**Exercise requirements**:
Render the lines of the items from the line with "order: Asterales" up to and including the line with "genus: Icmadophila" as a JSON list of strings, one string per line, with blank lines left out.

**Task inputs**:
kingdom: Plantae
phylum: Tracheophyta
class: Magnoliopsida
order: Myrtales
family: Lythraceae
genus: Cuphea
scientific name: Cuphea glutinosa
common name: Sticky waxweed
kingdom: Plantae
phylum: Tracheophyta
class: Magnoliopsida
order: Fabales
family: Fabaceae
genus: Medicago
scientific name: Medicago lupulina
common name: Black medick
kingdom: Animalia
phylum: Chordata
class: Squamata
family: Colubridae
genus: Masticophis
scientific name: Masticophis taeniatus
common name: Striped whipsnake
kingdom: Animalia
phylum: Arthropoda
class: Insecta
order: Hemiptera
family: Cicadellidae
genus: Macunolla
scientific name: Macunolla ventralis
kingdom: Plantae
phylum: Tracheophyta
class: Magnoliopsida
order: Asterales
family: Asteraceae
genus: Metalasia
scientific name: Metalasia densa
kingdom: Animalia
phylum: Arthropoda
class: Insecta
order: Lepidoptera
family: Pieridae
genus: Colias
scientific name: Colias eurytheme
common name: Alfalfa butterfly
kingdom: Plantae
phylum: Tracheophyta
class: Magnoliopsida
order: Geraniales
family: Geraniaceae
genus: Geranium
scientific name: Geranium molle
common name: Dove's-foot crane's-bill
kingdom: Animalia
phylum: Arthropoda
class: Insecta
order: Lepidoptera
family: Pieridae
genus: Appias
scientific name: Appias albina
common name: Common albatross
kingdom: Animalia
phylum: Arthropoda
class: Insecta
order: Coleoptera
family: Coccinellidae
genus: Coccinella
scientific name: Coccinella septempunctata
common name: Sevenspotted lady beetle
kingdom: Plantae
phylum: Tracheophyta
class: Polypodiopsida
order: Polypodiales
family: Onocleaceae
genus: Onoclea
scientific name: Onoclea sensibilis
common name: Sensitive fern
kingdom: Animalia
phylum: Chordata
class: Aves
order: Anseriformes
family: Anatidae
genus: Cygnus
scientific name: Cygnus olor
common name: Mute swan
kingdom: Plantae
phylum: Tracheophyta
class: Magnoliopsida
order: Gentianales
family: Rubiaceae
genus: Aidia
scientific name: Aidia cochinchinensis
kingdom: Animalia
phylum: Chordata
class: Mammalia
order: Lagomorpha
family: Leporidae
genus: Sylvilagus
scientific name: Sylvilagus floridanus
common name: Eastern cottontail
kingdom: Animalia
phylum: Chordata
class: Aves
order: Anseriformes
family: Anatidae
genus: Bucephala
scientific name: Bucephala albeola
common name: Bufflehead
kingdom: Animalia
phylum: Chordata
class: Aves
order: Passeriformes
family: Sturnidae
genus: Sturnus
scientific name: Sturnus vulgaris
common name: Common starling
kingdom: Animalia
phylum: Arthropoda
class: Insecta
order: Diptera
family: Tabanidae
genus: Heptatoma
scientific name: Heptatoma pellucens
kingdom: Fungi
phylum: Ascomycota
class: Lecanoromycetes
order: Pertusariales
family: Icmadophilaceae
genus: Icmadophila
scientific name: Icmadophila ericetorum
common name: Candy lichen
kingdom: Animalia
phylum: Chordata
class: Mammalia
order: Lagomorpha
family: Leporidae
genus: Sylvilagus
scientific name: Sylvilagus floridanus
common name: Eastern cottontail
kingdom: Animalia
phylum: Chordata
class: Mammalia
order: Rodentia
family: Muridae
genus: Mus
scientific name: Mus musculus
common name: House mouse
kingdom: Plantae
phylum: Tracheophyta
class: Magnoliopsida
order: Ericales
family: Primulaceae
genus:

**Reply**:
[
  "order: Asterales",
  "family: Asteraceae",
  "genus: Metalasia",
  "scientific name: Metalasia densa",
  "kingdom: Animalia",
  "phylum: Arthropoda",
  "class: Insecta",
  "order: Lepidoptera",
  "family: Pieridae",
  "genus: Colias",
  "scientific name: Colias eurytheme",
  "common name: Alfalfa butterfly",
  "kingdom: Plantae",
  "phylum: Tracheophyta",
  "class: Magnoliopsida",
  "order: Geraniales",
  "family: Geraniaceae",
  "genus: Geranium",
  "scientific name: Geranium molle",
  "common name: Dove's-foot crane's-bill",
  "kingdom: Animalia",
  "phylum: Arthropoda",
  "class: Insecta",
  "order: Lepidoptera",
  "family: Pieridae",
  "genus: Appias",
  "scientific name: Appias albina",
  "common name: Common albatross",
  "kingdom: Animalia",
  "phylum: Arthropoda",
  "class: Insecta",
  "order: Coleoptera",
  "family: Coccinellidae",
  "genus: Coccinella",
  "scientific name: Coccinella septempunctata",
  "common name: Sevenspotted lady beetle",
  "kingdom: Plantae",
  "phylum: Tracheophyta",
  "class: Polypodiopsida",
  "order: Polypodiales",
  "family: Onocleaceae",
  "genus: Onoclea",
  "scientific name: Onoclea sensibilis",
  "common name: Sensitive fern",
  "kingdom: Animalia",
  "phylum: Chordata",
  "class: Aves",
  "order: Anseriformes",
  "family: Anatidae",
  "genus: Cygnus",
  "scientific name: Cygnus olor",
  "common name: Mute swan",
  "kingdom: Plantae",
  "phylum: Tracheophyta",
  "class: Magnoliopsida",
  "order: Gentianales",
  "family: Rubiaceae",
  "genus: Aidia",
  "scientific name: Aidia cochinchinensis",
  "kingdom: Animalia",
  "phylum: Chordata",
  "class: Mammalia",
  "order: Lagomorpha",
  "family: Leporidae",
  "genus: Sylvilagus",
  "scientific name: Sylvilagus floridanus",
  "common name: Eastern cottontail",
  "kingdom: Animalia",
  "phylum: Chordata",
  "class: Aves",
  "order: Anseriformes",
  "family: Anatidae",
  "genus: Bucephala",
  "scientific name: Bucephala albeola",
  "common name: Bufflehead",
  "kingdom: Animalia",
  "phylum: Chordata",
  "class: Aves",
  "order: Passeriformes",
  "family: Sturnidae",
  "genus: Sturnus",
  "scientific name: Sturnus vulgaris",
  "common name: Common starling",
  "kingdom: Animalia",
  "phylum: Arthropoda",
  "class: Insecta",
  "order: Diptera",
  "family: Tabanidae",
  "genus: Heptatoma",
  "scientific name: Heptatoma pellucens",
  "kingdom: Fungi",
  "phylum: Ascomycota",
  "class: Lecanoromycetes",
  "order: Pertusariales",
  "family: Icmadophilaceae",
  "genus: Icmadophila"
]